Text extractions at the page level
□ □ □ □ □
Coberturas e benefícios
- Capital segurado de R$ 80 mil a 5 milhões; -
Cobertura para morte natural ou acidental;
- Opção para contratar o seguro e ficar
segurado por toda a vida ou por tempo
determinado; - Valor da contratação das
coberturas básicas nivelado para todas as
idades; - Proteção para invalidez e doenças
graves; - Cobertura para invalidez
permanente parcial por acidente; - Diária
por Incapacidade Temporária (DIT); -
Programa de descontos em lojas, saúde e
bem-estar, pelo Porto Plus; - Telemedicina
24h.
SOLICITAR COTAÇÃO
□ □ □ □ □
## [EXERCISE]
Reproduce every line of the records above precisely as it appears.

## [EXERCISE RESPONSE]
Coberturas e benefícios
- Capital segurado de R$ 80 mil a 5 milhões; -
Cobertura para morte natural ou acidental;
- Opção para contratar o seguro e ficar
segurado por toda a vida ou por tempo
determinado; - Valor da contratação das
coberturas básicas nivelado para todas as
idades; - Proteção para invalidez e doenças
graves; - Cobertura para invalidez
permanente parcial por acidente; - Diária
por Incapacidade Temporária (DIT); -
Programa de descontos em lojas, saúde e
bem-estar, pelo Porto Plus; - Telemedicina
24h.
SOLICITAR COTAÇÃO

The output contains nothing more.